Bagian ini menyediakan contoh kueri yang menganalisis data dari satu tampilan log. Jika Anda menyimpan data dalam beberapa tampilan log dan ingin menghitung data gabungan untuk data yang disimpan dalam tampilan tersebut, Anda harus menggunakan metode UNION pernyataan pribadi Anda.

Anda dapat melakukan kueri entri log Anda dengan menggunakan Log Analytics atau di mana pun Anda dapat mengkueri set data BigQuery, yang mencakup halaman BigQuery Studio dan Looker Studio, serta alat command line bq.

Untuk menggunakan kueri contoh, lakukan hal berikut:

  • Halaman Log Analytics: Ganti TABLE_NAME_OF_LOG_VIEW dengan nama tampilan log.

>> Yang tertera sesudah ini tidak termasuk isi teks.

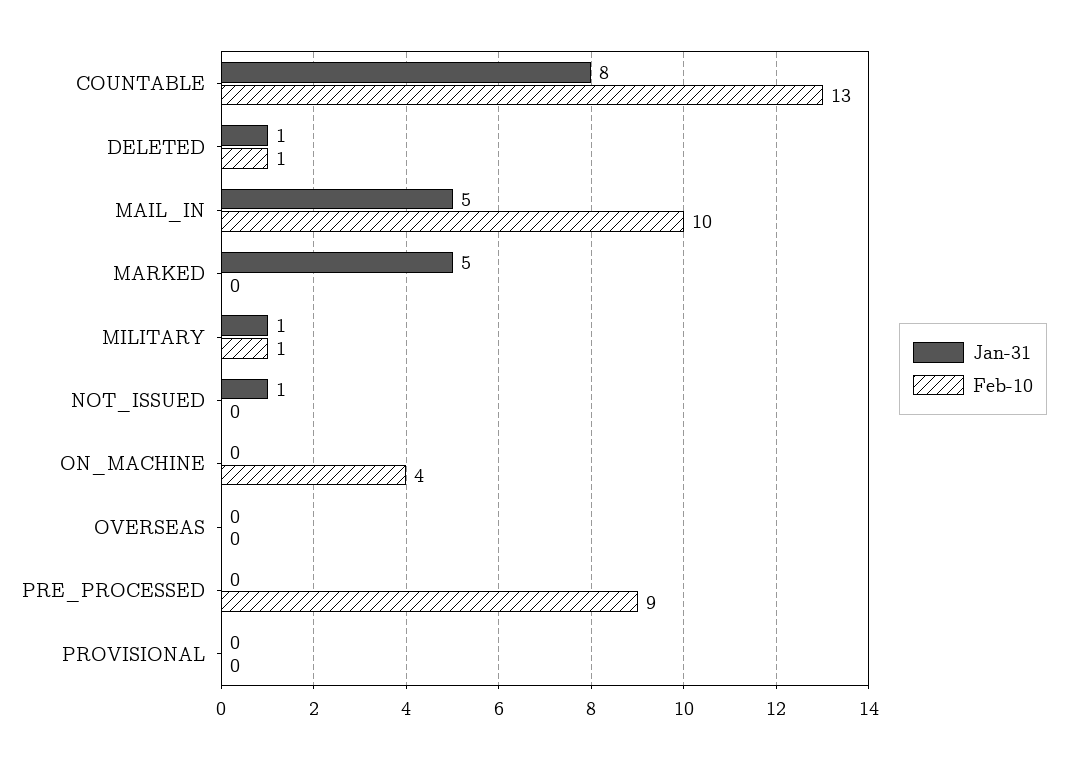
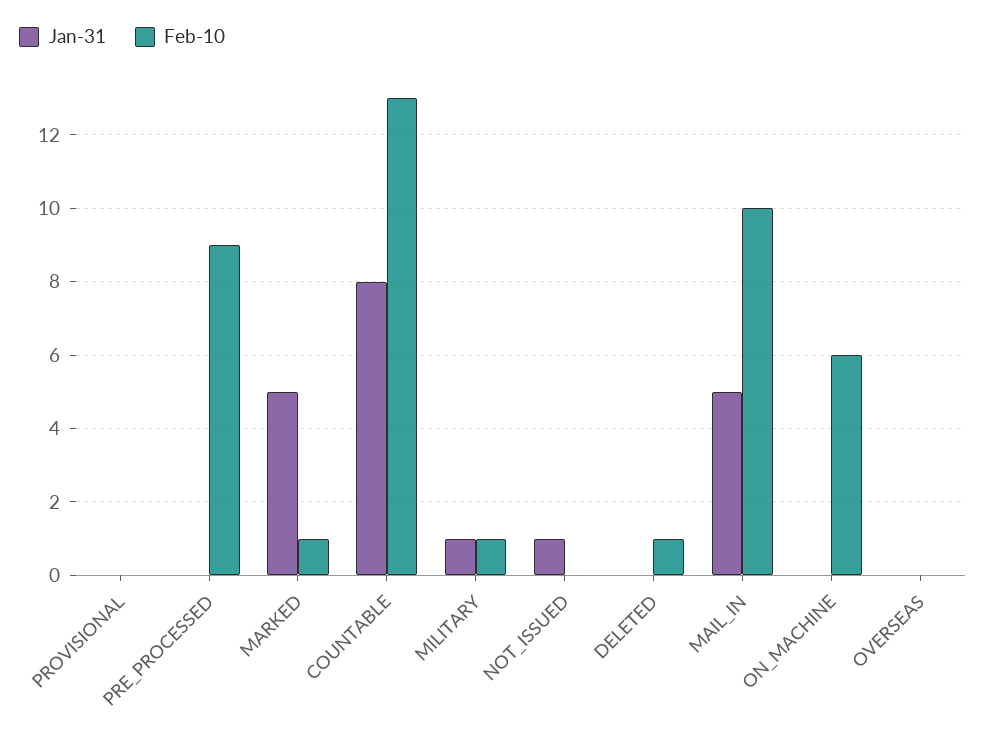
Jan-31, DELETED: 1 -> 0
Feb-10, MARKED: 0 -> 1
Feb-10, ON_MACHINE: 4 -> 6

Formatnya adalah project_ID.region.bucket_ID.view_ID.

    Buka Log Analytics

  • Set data BigQuery: Ganti TABLE_NAME_OF_LOG_VIEW dengan jalur ke tabel di bagian yang ditautkan.

    Buka BigQuery Studio

Kueri untuk volume log menurut aplikasi

Untuk menghitung total byte per hari, per aplikasi, untuk entri log Anda yang yang ditulis berdasarkan resource Google Kubernetes Engine dan yang memiliki payload JSON, gunakan kueri berikut:

SELECT
  timestamp_trunc(timestamp,DAY) as day,
  JSON_VALUE(labels["k8s-pod/app"]) as app_id,
  SUM(storage_bytes) as total_bytes
FROM
  `TABLE_NAME_OF_LOG_VIEW`
WHERE
  json_payload IS NOT NULL
  AND resource.type="k8s_container"
GROUP BY ALL

Untuk memvisualisasikan data, Anda dapat membuat sebuah diagram.

Dalam contoh berikut, data ditampilkan sebagai diagram batang bertumpuk. Setiap batang pada diagram menampilkan jumlah total byte yang disimpan, diatur berdasarkan aplikasi. Dalam contoh ini, aplikasi frontend menghasilkan data log terbanyak:

Contoh diagram yang menampilkan hasil kueri volume log menurut aplikasi.

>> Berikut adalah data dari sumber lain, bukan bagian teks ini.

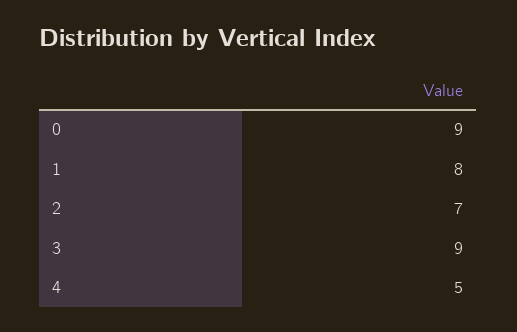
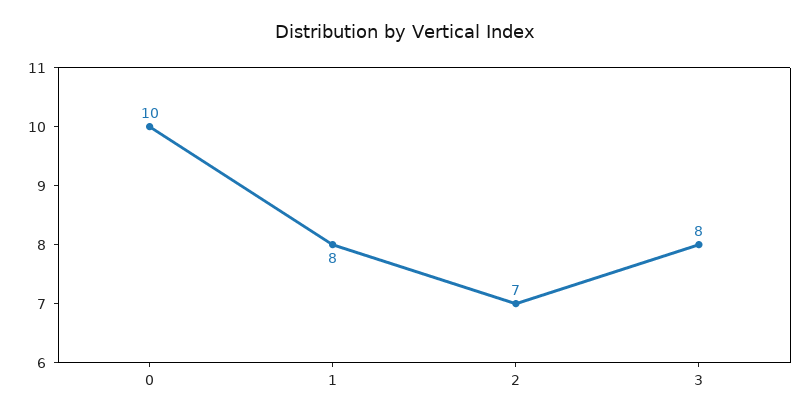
0: 9 -> 10
3: 9 -> 8
4: 5 -> none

Kueri untuk volume log berdasarkan nama log

Untuk menampilkan jumlah byte yang disimpan dan nama log untuk setiap byte entri log yang memiliki payload JSON dan yang ditulis terhadap Jika resource Google Kubernetes Engine, gunakan kueri berikut;

SELECT
  log_id AS log_name,
  storage_bytes
FROM
  `TABLE_NAME_OF_LOG_VIEW`
WHERE
  json_payload IS NOT NULL
  AND resource.type="k8s_container"

Kueri sebelumnya tidak menggabungkan hasil, tetapi ada satu baris untuk setiap entri log, dan baris itu berisi nama log dan jumlah untuk semua byte yang disimpan. Jika Anda membuat diagram data ini, Anda dapat memvisualisasikan data log Anda seperti yang ditulis ke log yang berbeda:

Contoh diagram yang menampilkan hasil kueri volume log berdasarkan nama log.

Diagram sebelumnya menunjukkan bahwa sebagian besar data log ditulis ke log bernama stdout.

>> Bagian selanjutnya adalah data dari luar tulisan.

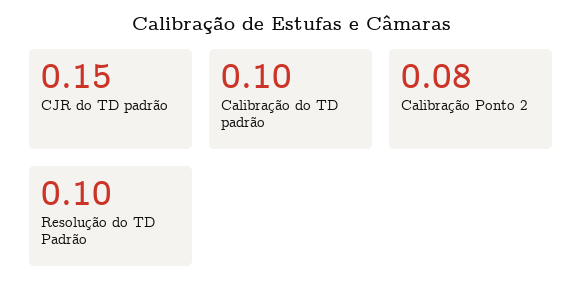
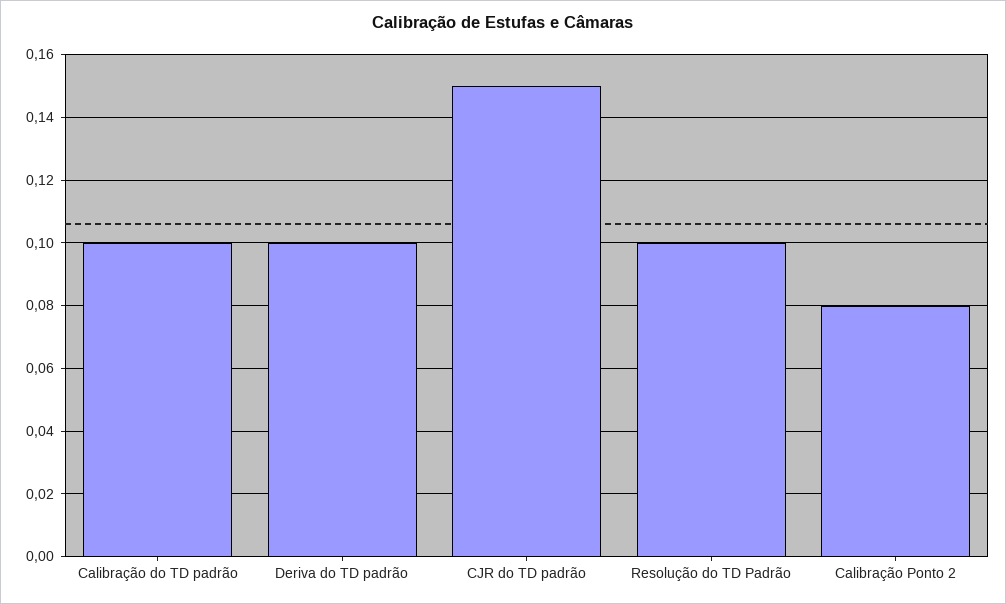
Deriva do TD padrão: none -> 0.1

Menggunakan alat command line bq untuk membuat kueri volume log berdasarkan nama log

Anda dapat menyertakan kolom storage_bytes dalam kueri yang dijalankan melalui halaman BigQuery Studio atau dengan menggunakan alat command line bq.

Kueri berikut melaporkan nama log dan jumlah byte yang disimpan untuk setiap kueri entri log:

bq query --use_legacy_sql=false  'SELECT log_id as log_name,
  storage_bytes FROM `TABLE_NAME_OF_LOG_VIEW`'

Hasil kueri ini mirip dengan kueri berikut ini:

+----------+---------------+
| log_name | storage_bytes |
+----------+---------------+
| stdout   |           716 |
| stdout   |           699 |
| stdout   |           917 |
| stdout   |           704 |

Setiap baris sesuai dengan satu entri log. Nilai storage_bytes adalah volume yang dapat ditagih untuk entri log tersebut.

Batasan

Kolom storage_bytes hanya tersedia jika hal berikut benar:

  • Bucket log telah diupgrade agar menggunakan Log Analytics.
  • Kueri Anda dijalankan di halaman Log Analytics atau di mana pun Anda dapat membuat kueri set data BigQuery, yang mencakup Halaman BigQuery Studio dan Looker Studio, serta alat command line bq.

  • Entri log tersebut ditulis pada atau setelah 1 Januari 2024.